*Provided data*:

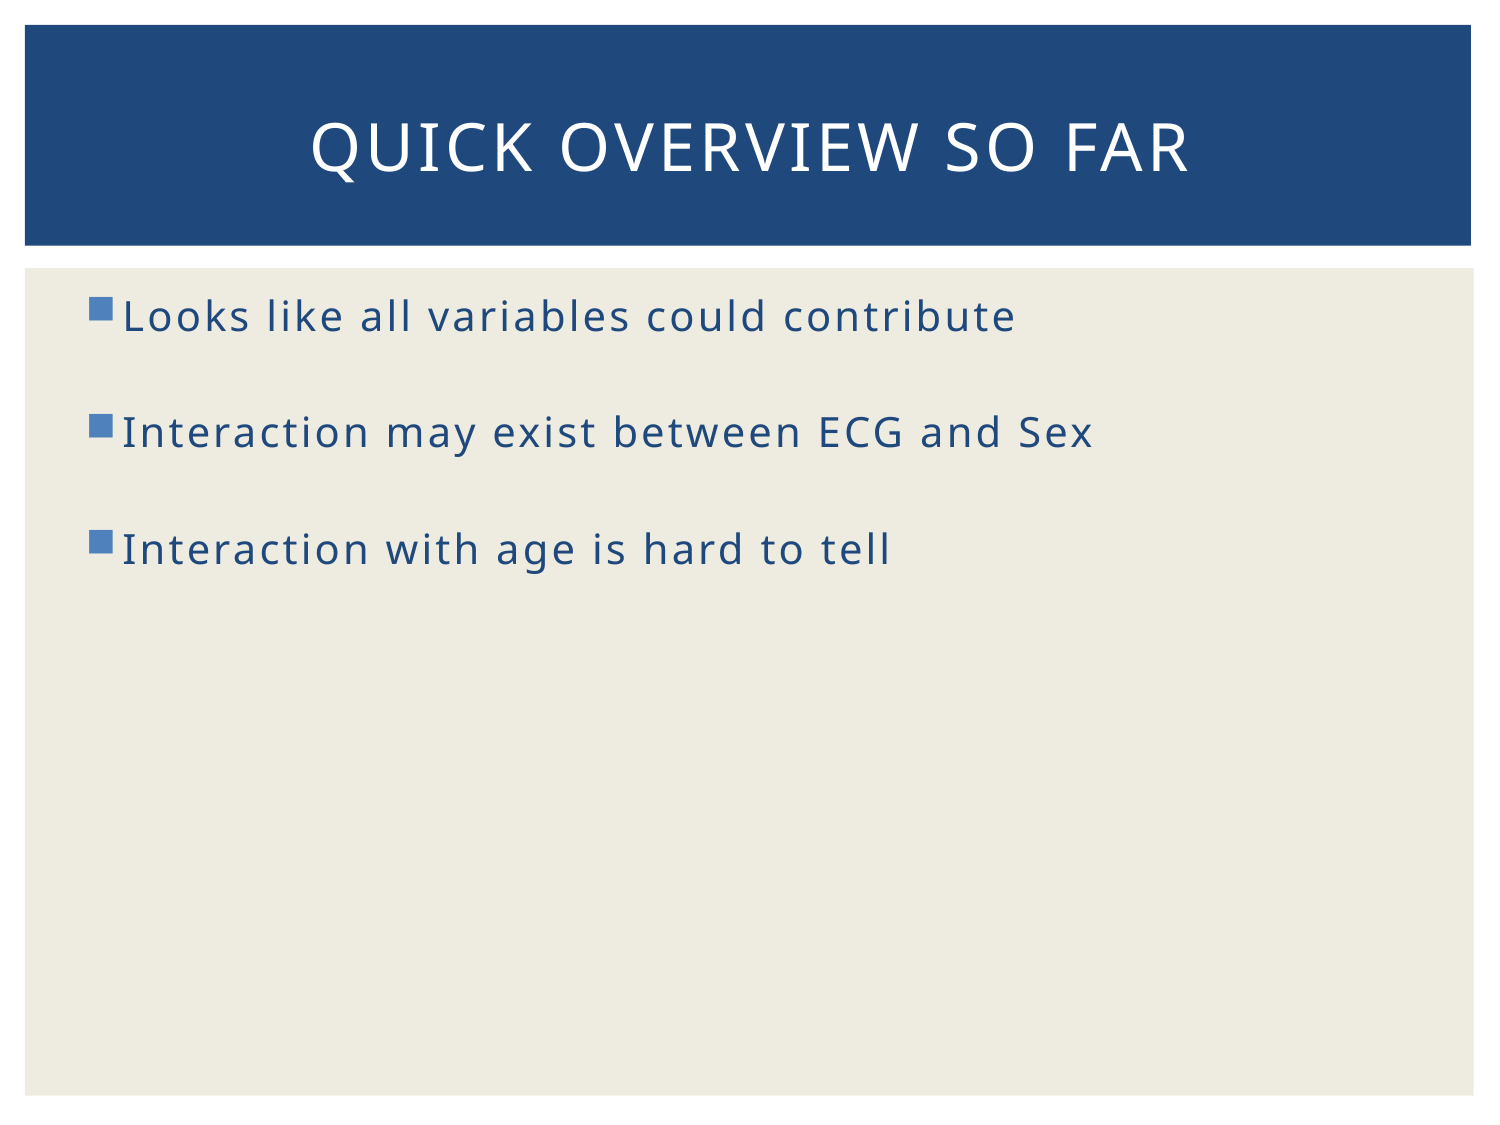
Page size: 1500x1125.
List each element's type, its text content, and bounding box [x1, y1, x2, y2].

title Quick overview so far [62, 58, 1438, 232]
list Looks like all variables could contribute Interaction may exist between ECG and Sex Interaction with age is hard to tell [62, 282, 1442, 1005]
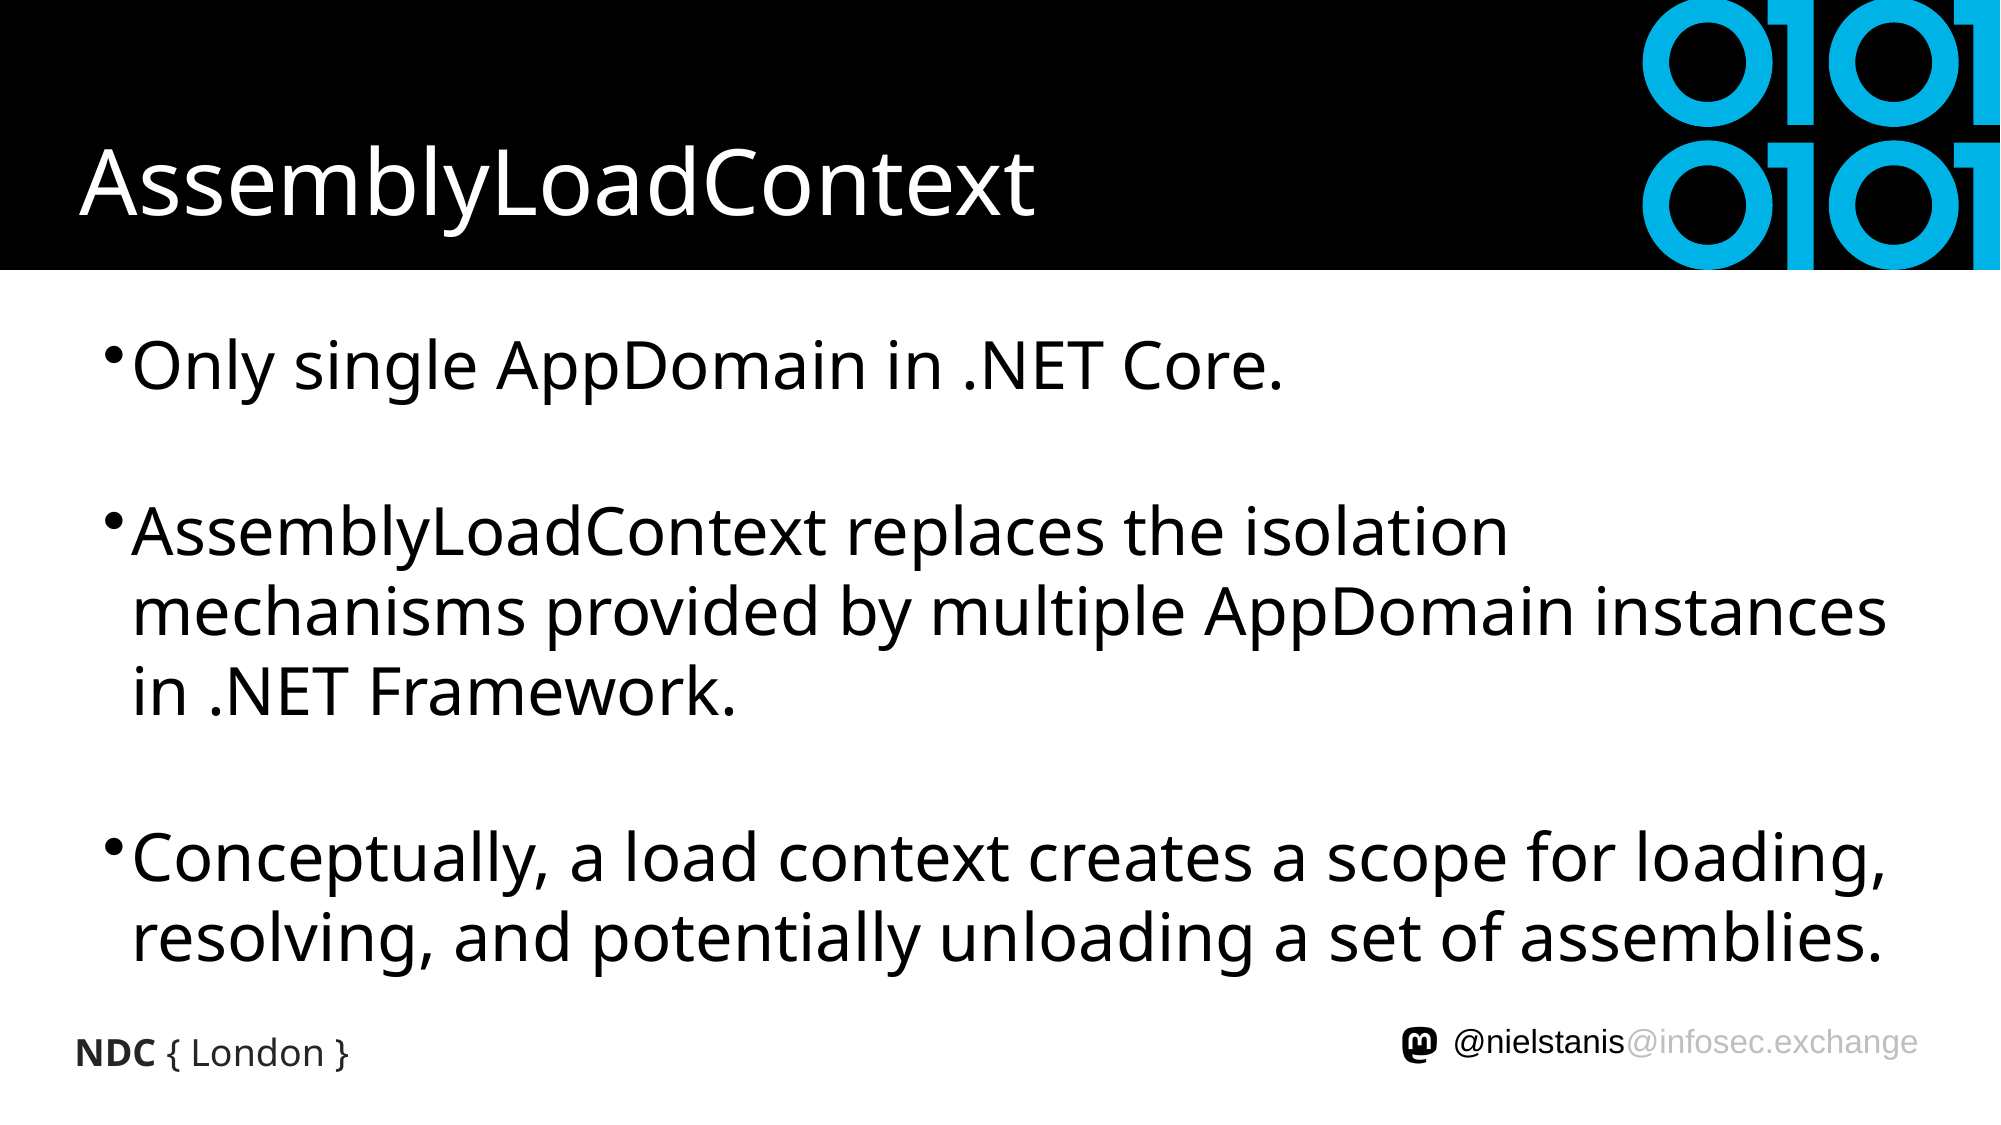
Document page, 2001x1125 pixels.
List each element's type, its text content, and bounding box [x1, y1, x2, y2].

*What to do*:
Each entry gets copied exactly; the pictures stay out.

*Written reply*:
Page size: 1500x1125.
List each element's type, its text content, and bounding box [x1, y1, x2, y2].

title Quick overview so far [62, 58, 1438, 232]
list Looks like all variables could contribute Interaction may exist between ECG and Sex Interaction with age is hard to tell [62, 282, 1442, 1005]
Document page, 2001x1125 pixels.
List each element's type, its text content, and bounding box [x1, y1, x2, y2].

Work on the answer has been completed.